There have been many advances in dental care. People are keeping their teeth longer. In daily use your teeth are exposed to certain habits like clenching, grinding or chewing on hard objects and over time this can contribute to the formation of cracks in your teeth. The symptoms of cracked teeth can vary greatly. With a cracked tooth commonly a person experience pain when chewing or sensitivity to hot and cold.

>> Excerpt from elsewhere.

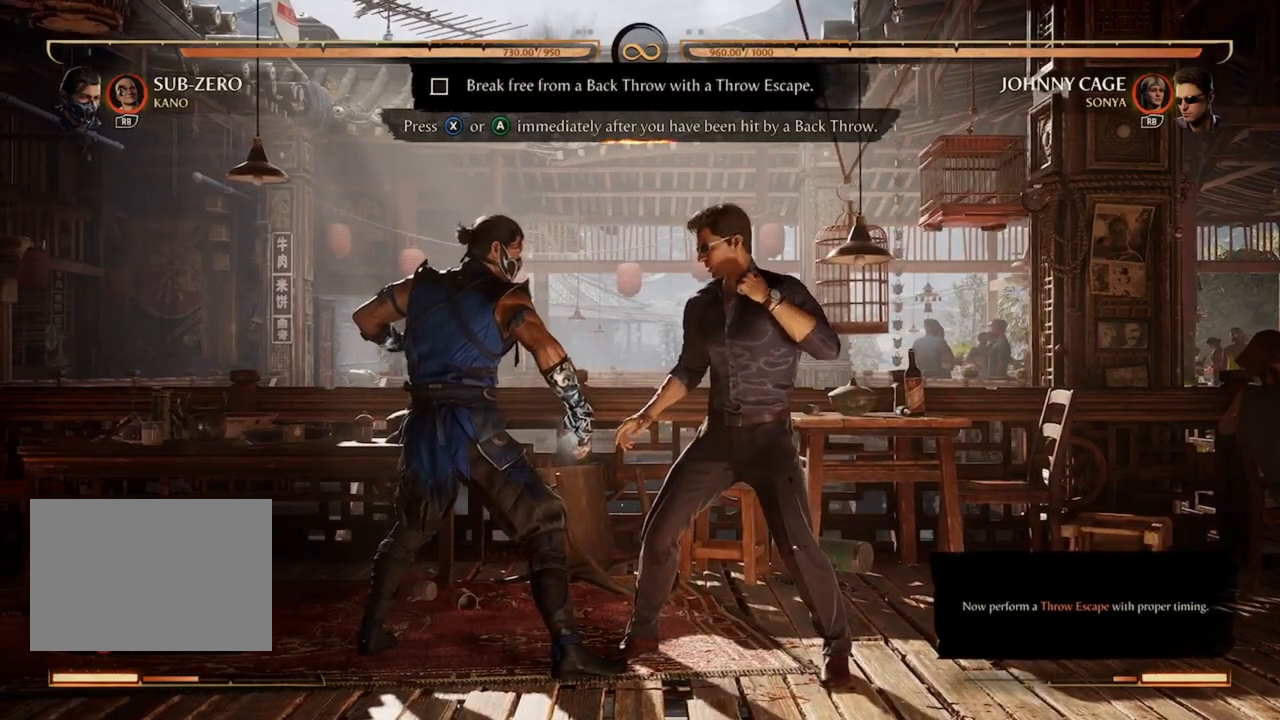
{"buttons": [], "events": []}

For many people with cracked teeth the pain can be erratic which can cause difficulty in finding which tooth is the problem.
There are a number of different kinds of cracked teeth. Which treatment option will be used largely depends on what type of crack you have, where it’s located and the severity of the crack.

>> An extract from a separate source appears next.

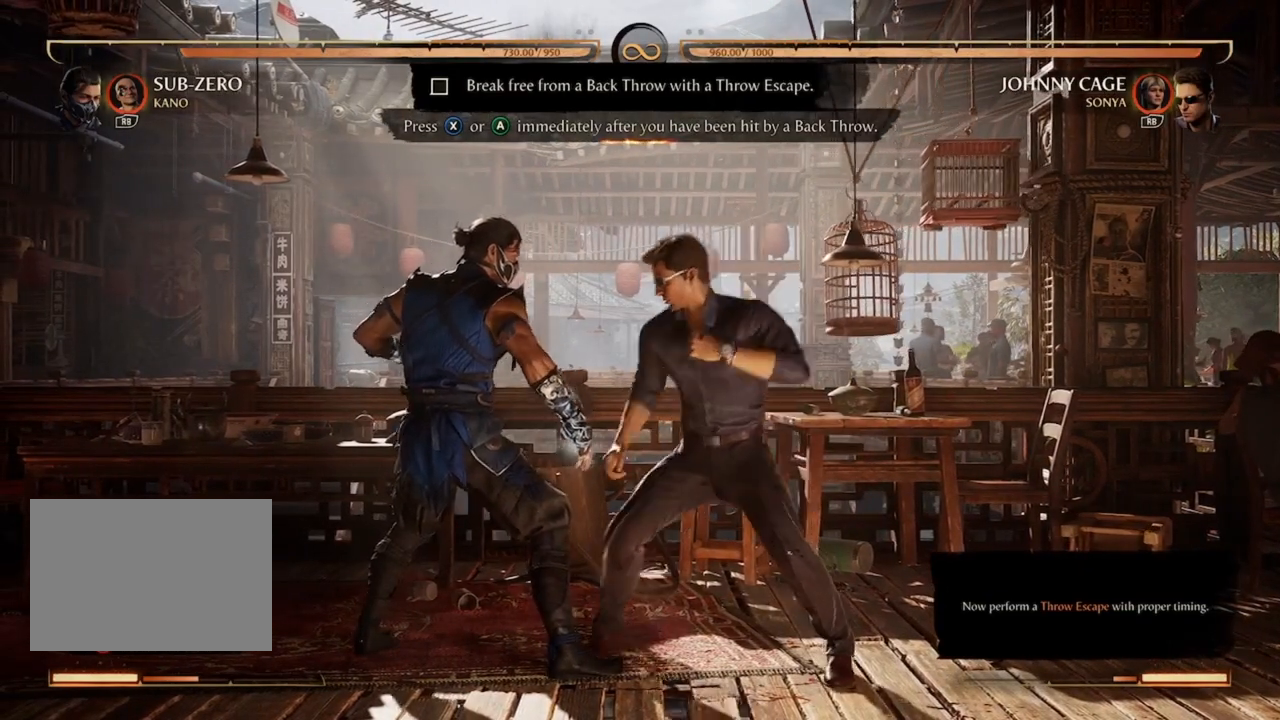
{"buttons": ["X"], "events": [[433, "X", "down"]]}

Craze Lines – These are very small cracks that only affect the enamel. This type of crack is very common in adults but causes no pain and is very shallow. Usually no treatment is needed unless it is a cosmetic issue. Possible treatment would be bonding or a veneer.
Fractured Cusp – The cusp is the pointed section of the chewing surface of the tooth. If it is weakened a fracture may occur. The cusp may break off from stress or need to be removed by your dentist. After removal the pain usually subsides and a damaged cusp is unlikely to cause any harm to the pulp unless the fracture involves more of the tooth. Treatment may include a bonded restoration, an onlay or a crown depending on the severity of the fracture.
Cracked tooth – This type of crack reaches from the outer surface of your tooth to the root. This type of crack often causes damage to the pulp due to its location and root canal treatment is often needed. Following this your dentist will then use a crown to restore your tooth and protect it. In some cases the crack can reach below your gum line. If this happens the tooth may need additional treatment to save it or it may need to be removed requiring an implant or bridge.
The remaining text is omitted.